* [Instructions to follow]:
From the material beneath, pull every line with the word "section".

* [Supplied material]:
::::::::

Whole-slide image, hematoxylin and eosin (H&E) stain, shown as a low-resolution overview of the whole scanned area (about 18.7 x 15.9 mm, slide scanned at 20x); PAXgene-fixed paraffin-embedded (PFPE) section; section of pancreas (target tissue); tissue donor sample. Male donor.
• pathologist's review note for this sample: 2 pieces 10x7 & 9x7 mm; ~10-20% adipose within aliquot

::::::::

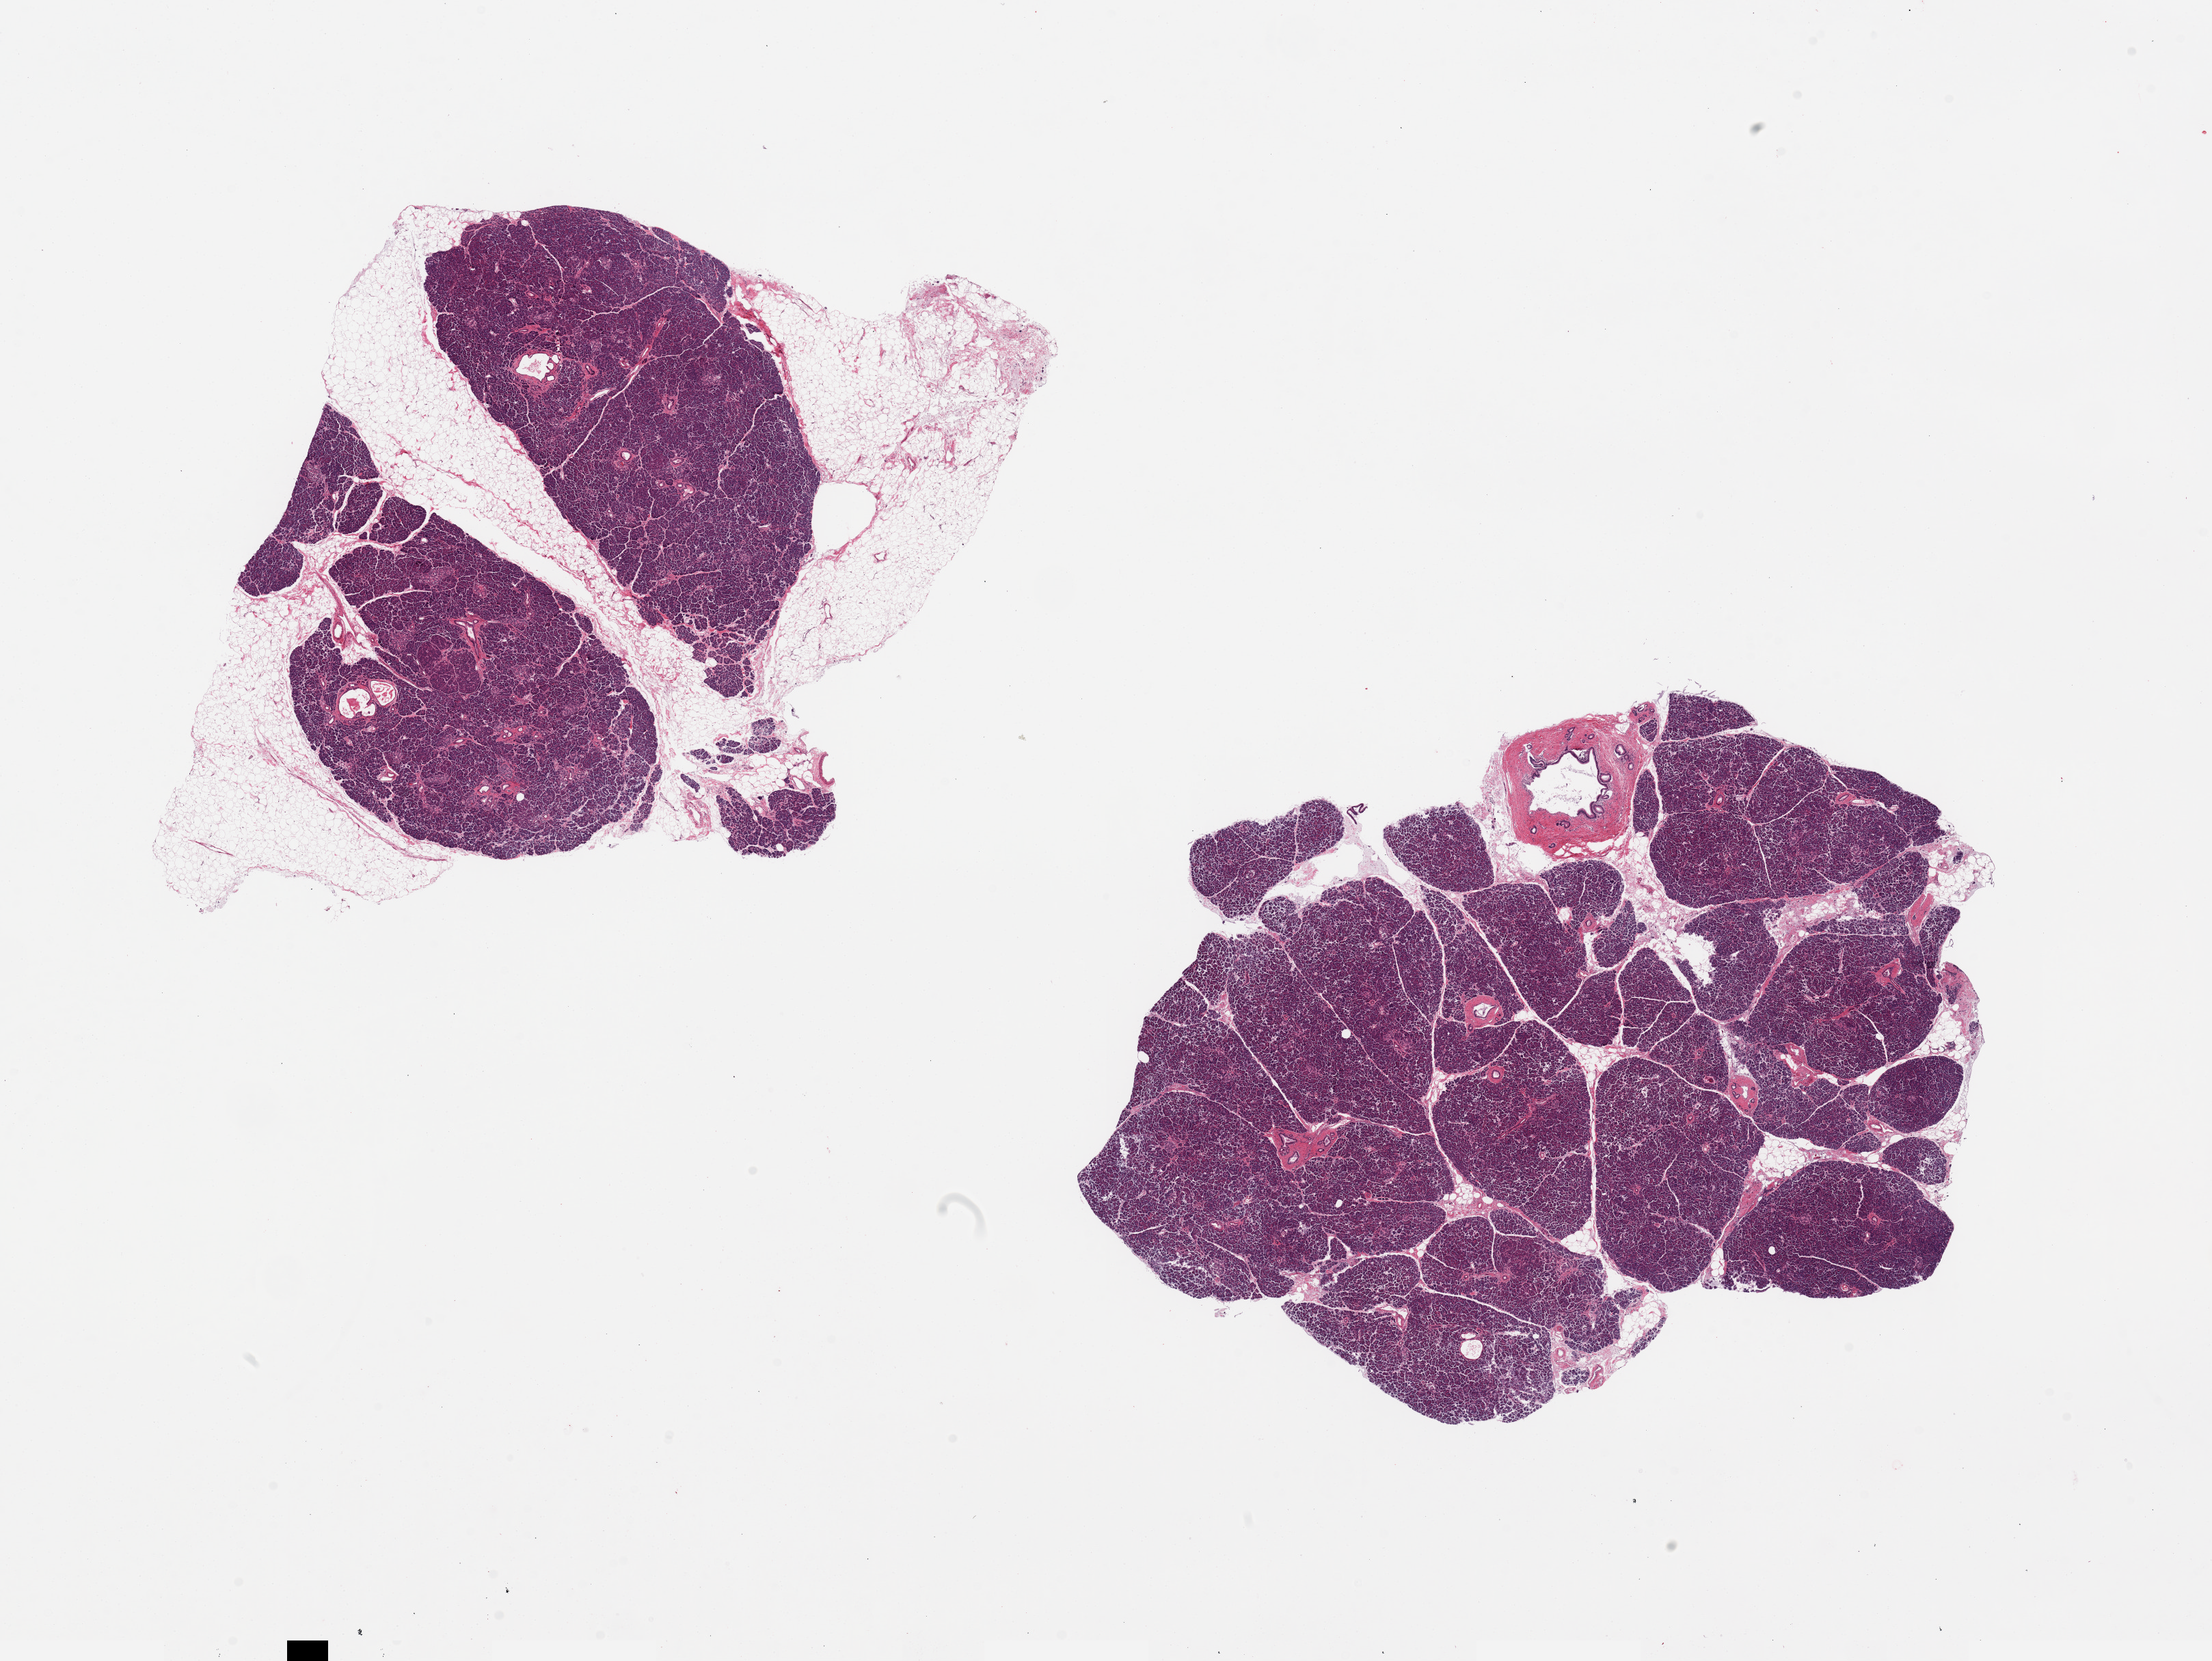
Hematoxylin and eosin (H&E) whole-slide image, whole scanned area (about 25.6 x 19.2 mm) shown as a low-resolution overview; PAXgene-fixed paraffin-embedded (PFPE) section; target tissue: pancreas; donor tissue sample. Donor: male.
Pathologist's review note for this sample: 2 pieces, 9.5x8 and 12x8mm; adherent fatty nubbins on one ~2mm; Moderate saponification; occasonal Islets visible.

::::::::

* [Expected output]:
Whole-slide image, hematoxylin and eosin (H&E) stain, shown as a low-resolution overview of the whole scanned area (about 18.7 x 15.9 mm, slide scanned at 20x); PAXgene-fixed paraffin-embedded (PFPE) section; section of pancreas (target tissue); tissue donor sample. Male donor.
Hematoxylin and eosin (H&E) whole-slide image, whole scanned area (about 25.6 x 19.2 mm) shown as a low-resolution overview; PAXgene-fixed paraffin-embedded (PFPE) section; target tissue: pancreas; donor tissue sample. Donor: male.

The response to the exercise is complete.